The next morning, as the village of Blukwa began burying its 416 dead, Dheza found her husband and two surviving sons alive. That was Jan. 11. But it wasn’t until early this month that they got her to a hospital in the market town of Drondo, eight miles away by jeep on bad roads. Gangrene had set in. Dr. Tsulo Ngandju, the hospital director, soon amputated one arm at the shoulder. “Oh, and she was four months pregnant,” added the doctor last week as he finished interpreting the woman’s story and moved on to the next bed. She lost the baby.

Can the United Nations pull Congo out of its deadly spiral?
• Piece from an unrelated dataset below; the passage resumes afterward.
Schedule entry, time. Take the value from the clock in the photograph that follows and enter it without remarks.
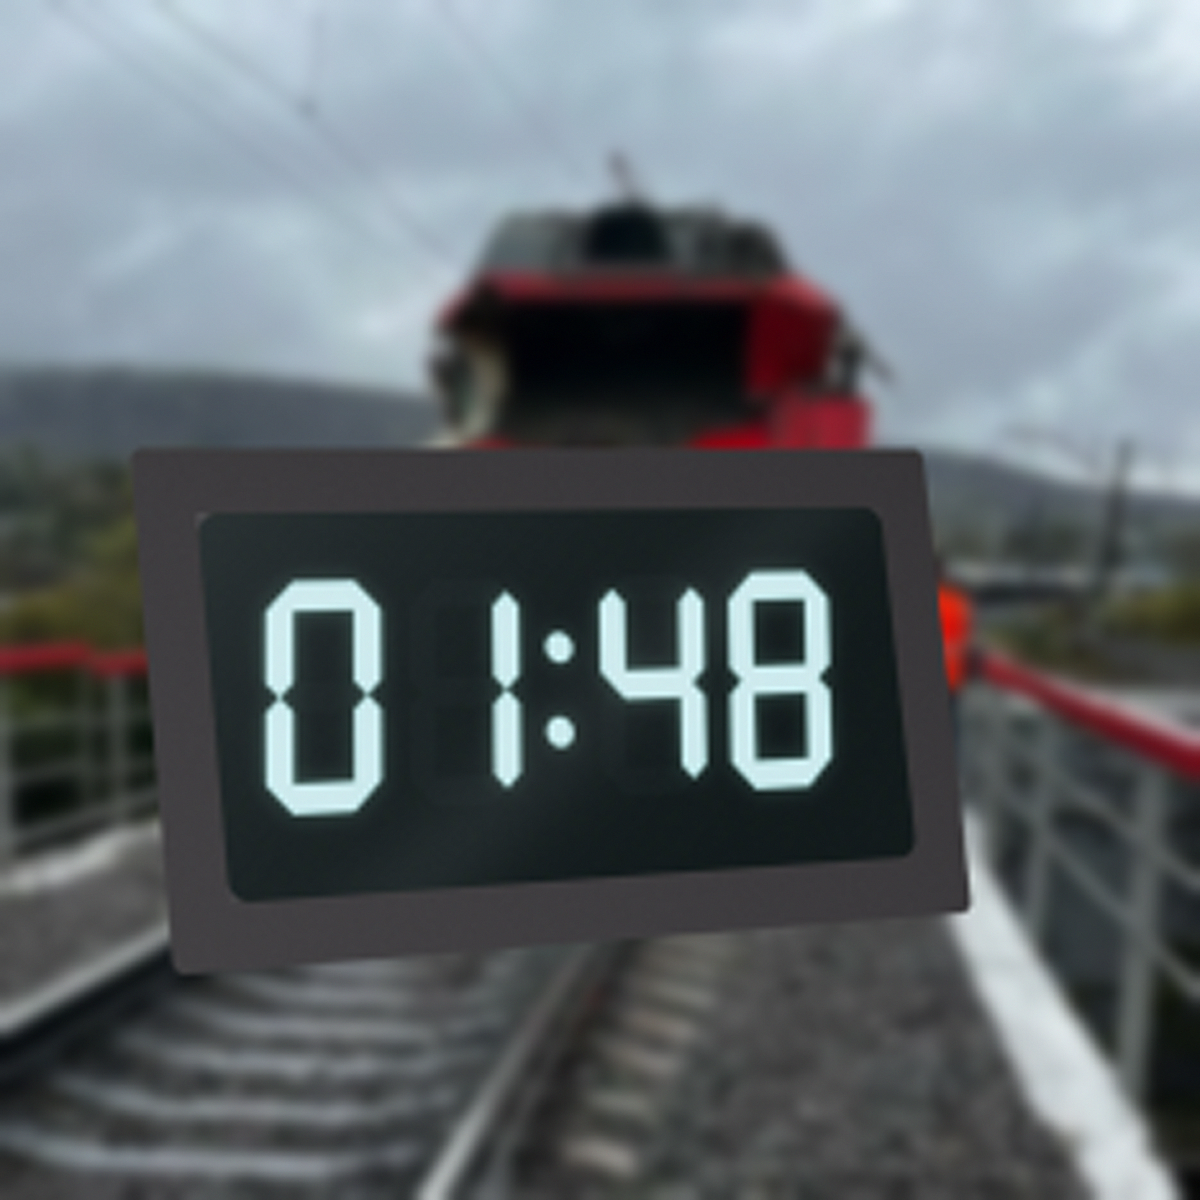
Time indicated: 1:48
Last week Washington formally backed a plan by Secretary-General Kofi Annan to send in a 5,500-member peacekeeping force. “It is self-evident that if the U.N. does not do what it can to assist those who want peace in Congo, the result will be a certain humanitarian and security disaster,” said Richard Holbrooke, the American ambassador to the United Nations. But the U.S. resolution now before the Security Council stipulates that no peacekeepers should be deployed until the fighting stops. And fighting has been nearly constant since 1996, when rebels backed by Uganda and Rwanda began the overthrow of the late dictator Mobutu Sese Seko. A peace agreement signed last July by three rebel factions and six governments has been violated repeatedly; last week alone, fighting flared on four separate fronts.

Few outsiders witness the death throes of the nation. But it is clear that instability has bred violence reminiscent of the 1994 genocide in neighboring Rwanda. Drza Dheza, 22, fell victim to a little-noticed struggle that has played out since last June between her minority tribe, the landowning Hema, and the Lendu, peasant farmers who are in the majority in the region. As many as 7,000 people have died in the single greatest tragedy in the tribes’ 500 years of common history, according to relief workers and local doctors in the remote region, 200 miles north of the best-known rebel stronghold, Goma. Entire villages lie in ruins, marked only by mass graves in the scorched earth.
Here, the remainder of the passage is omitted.